◆ DOCUMENT TEXT:

Number of business entities and GDP by NUTS level 3

LP-ETL Pipeline, Link for import from URL

This pipeline produces a dataset with the total population and the gross domestic product (GDP) in millions of EUR in administrative regions (NUTS level 3).

Inputs:

  1. A data catalog with at least one dataset registered with a distribution in the form of a SPARQL endpoint service conforming to the STIRData specification.
  2. Eurostat GDP NUTS3 ZIP archive
  3. RDF representation of LAU regions in a downloadable file.

Outputs:

  1. An RDF representation of the number of business entities and GDP in NUTS level 3 regions in the form of a DCV statistical data cube.
  2. A CSV representation of the same data cube where each observation is represented as a separate row.

Expected usage: This pipeline serves analysts who compare the population and GDP in different NUTS level 3 administrative regions. The output is a set of statistical observations with the two measures (population, GDP in millions of EUR) in three dimensions:

  • NUTS level 3 administrative region
  • the date when the measures were computed.
  • the source data set used to compute the number of business entities.
    • For data sources about business entities with the same NUTS level 3 on the input, there is a separate observation for each data source.

Technical implementation steps:

  1. Extract compliant endpoints from the catalog: The pipeline extracts the SPARQL endpoints compliant with the STIRData business data model specification based on the metadata records in a data catalog, e.g., data.europa.eu or STIRData catalog.
  2. Prepare query tasks to get the number of business entities in administrative regions: Prepares a SPARQL construct query task for each SPARQL endpoint extracted in the previous step. Each task contains a prepared SPARQL construct query that extracts the list of business entities (instances of the class http://www.w3.org/ns/legal#LegalEntity), groups them by the administrative unit they are registered in (property path http://data.europa.eu/m8g/registeredAddress/http://data.europa.eu/m8g/adminUnit) and counts the number of business entities registered in each administrative unit.

◆ RECORDS SUPPLIED:
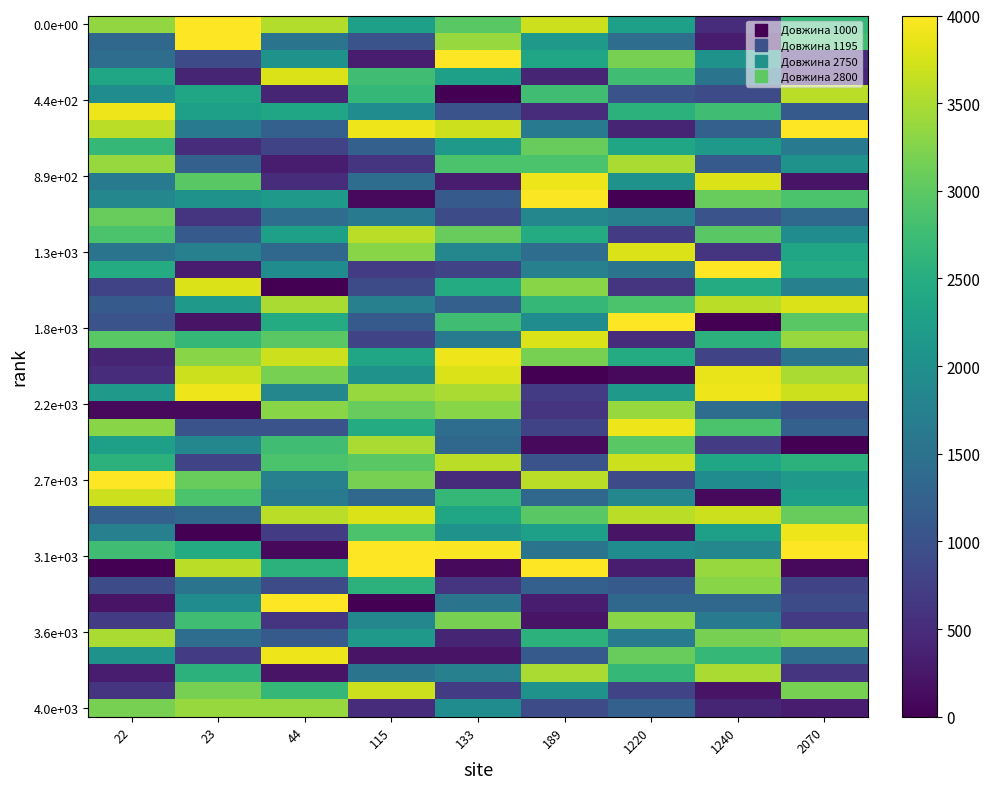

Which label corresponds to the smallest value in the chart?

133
* * *
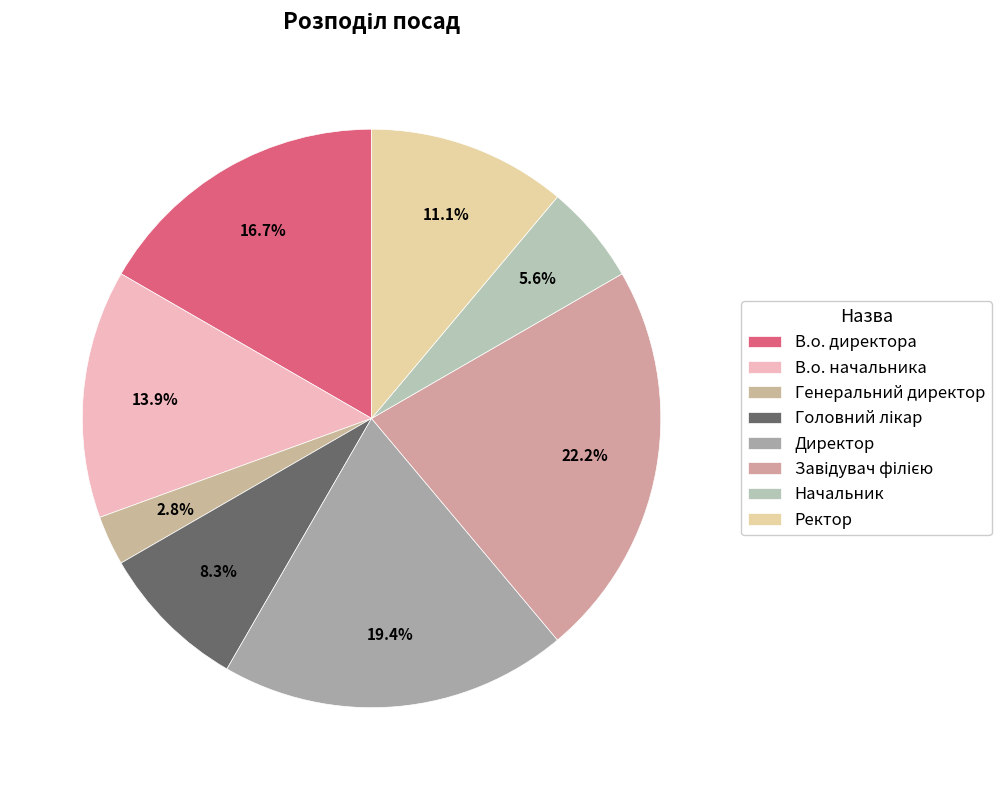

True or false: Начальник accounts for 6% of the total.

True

◆ PROMPT:
Please decide whether each statement agrees with the pipeline description, answering yes or no and quoting the words from the description that settle it. 1. The CSV output gives each observation its own row. 2. The GDP figures are stated in millions of US dollars. 3. The prepared query counts the business entities registered in each administrative unit.

◆ RESULT OF THIS EXERCISE:
1. Yes: "A CSV representation of the same data cube where each observation is represented as a separate row."
2. No: "the gross domestic product (GDP) in millions of EUR"
3. Yes: "counts the number of business entities registered in each administrative unit."